Abstract

Disney characters and products feature in most people's lives at some point, especially during the childhood years but a recent visit to Disneyland Paris was striking also because the real Disney devotees there were not children but adults. For the adults standing impatiently in the first rows to meet and greet the Disney characters (and not really allowing the little ones to get a good view of them), the Disney princesses were indeed the manufacturers of fantasy to use Janet Wasko's expression. The second edition of Understanding Disney: The Manufacture of Fantasy adopts the same integrated approach of studying the production, distribution and consumption of Disney texts as the first edition.

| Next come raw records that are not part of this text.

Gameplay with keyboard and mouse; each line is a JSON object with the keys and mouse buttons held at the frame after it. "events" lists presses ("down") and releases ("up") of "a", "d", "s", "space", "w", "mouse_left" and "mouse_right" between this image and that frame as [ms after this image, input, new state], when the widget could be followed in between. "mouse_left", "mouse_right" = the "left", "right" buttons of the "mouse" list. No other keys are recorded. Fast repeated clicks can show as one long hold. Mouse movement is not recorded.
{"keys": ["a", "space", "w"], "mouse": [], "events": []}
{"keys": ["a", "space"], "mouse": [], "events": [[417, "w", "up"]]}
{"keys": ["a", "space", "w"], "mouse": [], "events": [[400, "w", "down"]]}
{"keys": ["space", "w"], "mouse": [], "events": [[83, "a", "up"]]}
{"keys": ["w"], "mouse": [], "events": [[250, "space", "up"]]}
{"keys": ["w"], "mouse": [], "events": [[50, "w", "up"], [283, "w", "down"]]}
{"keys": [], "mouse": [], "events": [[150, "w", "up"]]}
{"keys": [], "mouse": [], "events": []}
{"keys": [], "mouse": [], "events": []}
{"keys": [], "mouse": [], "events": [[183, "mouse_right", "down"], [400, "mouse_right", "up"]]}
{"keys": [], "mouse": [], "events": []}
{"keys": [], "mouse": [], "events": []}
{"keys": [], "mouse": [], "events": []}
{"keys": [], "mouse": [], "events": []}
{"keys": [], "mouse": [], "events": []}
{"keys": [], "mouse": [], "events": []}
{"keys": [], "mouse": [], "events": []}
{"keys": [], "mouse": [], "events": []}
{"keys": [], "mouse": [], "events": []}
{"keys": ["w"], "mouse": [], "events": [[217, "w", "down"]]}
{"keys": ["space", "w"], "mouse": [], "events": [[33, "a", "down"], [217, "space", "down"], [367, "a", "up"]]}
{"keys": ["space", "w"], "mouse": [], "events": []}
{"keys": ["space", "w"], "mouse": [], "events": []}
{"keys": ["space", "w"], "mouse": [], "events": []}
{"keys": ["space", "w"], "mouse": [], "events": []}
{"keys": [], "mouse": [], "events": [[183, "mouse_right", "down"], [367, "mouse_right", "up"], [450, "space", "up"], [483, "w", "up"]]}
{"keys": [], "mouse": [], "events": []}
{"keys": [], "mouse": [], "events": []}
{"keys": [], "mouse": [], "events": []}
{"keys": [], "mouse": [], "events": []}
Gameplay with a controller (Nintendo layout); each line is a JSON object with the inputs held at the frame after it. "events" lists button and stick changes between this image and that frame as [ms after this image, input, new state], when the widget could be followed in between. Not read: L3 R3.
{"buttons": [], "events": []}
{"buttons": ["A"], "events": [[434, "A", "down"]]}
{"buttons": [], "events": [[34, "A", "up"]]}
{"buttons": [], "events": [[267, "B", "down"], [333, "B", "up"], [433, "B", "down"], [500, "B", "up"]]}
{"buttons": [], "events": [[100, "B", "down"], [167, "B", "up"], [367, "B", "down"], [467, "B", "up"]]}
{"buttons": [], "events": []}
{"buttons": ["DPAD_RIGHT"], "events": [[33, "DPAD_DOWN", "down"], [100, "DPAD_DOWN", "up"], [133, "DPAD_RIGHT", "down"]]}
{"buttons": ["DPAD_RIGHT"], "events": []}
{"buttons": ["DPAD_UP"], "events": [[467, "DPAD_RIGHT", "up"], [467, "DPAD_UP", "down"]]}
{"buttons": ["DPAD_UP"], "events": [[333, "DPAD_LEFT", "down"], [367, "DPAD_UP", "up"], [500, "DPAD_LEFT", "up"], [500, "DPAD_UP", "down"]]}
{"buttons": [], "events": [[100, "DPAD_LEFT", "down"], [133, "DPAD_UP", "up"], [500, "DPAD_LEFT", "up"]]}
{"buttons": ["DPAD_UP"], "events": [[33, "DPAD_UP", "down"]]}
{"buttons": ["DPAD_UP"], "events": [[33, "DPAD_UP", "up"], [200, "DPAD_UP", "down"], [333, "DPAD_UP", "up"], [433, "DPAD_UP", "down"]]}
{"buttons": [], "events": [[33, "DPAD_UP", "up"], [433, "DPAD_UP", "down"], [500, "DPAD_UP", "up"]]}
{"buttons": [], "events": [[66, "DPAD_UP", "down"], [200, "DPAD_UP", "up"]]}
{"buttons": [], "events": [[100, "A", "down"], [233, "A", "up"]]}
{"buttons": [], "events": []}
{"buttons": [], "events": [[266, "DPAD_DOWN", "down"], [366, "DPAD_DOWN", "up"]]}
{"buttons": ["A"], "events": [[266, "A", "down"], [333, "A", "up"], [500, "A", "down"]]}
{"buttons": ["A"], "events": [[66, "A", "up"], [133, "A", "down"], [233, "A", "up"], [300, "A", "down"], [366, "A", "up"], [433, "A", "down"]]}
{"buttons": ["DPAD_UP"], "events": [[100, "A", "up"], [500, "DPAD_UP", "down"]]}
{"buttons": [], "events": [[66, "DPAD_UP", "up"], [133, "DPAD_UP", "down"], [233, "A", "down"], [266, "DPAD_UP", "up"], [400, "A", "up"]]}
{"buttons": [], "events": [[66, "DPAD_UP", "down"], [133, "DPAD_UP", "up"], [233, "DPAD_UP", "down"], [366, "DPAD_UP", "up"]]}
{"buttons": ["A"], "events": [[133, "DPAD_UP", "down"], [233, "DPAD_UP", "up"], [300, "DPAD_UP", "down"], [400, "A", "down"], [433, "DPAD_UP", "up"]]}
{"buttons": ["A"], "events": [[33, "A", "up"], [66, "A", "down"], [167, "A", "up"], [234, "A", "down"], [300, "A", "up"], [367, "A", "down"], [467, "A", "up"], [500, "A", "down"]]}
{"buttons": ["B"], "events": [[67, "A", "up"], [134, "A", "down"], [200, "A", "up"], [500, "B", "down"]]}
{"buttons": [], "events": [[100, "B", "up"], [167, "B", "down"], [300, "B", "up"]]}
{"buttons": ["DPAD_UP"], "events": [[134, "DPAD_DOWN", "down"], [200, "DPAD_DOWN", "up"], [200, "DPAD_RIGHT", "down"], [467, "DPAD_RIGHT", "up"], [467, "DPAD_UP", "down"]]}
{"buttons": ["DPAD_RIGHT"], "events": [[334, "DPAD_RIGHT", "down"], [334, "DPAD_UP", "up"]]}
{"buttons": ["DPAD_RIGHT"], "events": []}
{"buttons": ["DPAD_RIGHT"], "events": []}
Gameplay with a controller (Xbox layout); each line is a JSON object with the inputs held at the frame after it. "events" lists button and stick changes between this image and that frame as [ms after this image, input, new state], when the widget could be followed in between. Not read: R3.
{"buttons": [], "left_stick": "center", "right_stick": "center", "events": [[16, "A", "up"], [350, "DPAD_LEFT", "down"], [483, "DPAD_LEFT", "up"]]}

Wasko reminds us that Disney is also a very successful business or more precisely businesses. She looks at the ‘Disney Multiverse from a systems perspective and contribute to further understanding its significance’ (p. 6). Although Wasko herself does not really explain in the Introduction what is new in the second edition, the blurb mentions new examples provided throughout. The chapters have the same titles as in the first edition. There are seven substantial chapters on the history of Disney, Disney as an empire and a focus on the corporate aspects, ‘analysing the world according to Disney’, ‘dissecting Disney's worlds’, and Disney and the world. This short book note does not do justice to this thorough and comprehensive account of the role of Disney from a political economy perspective.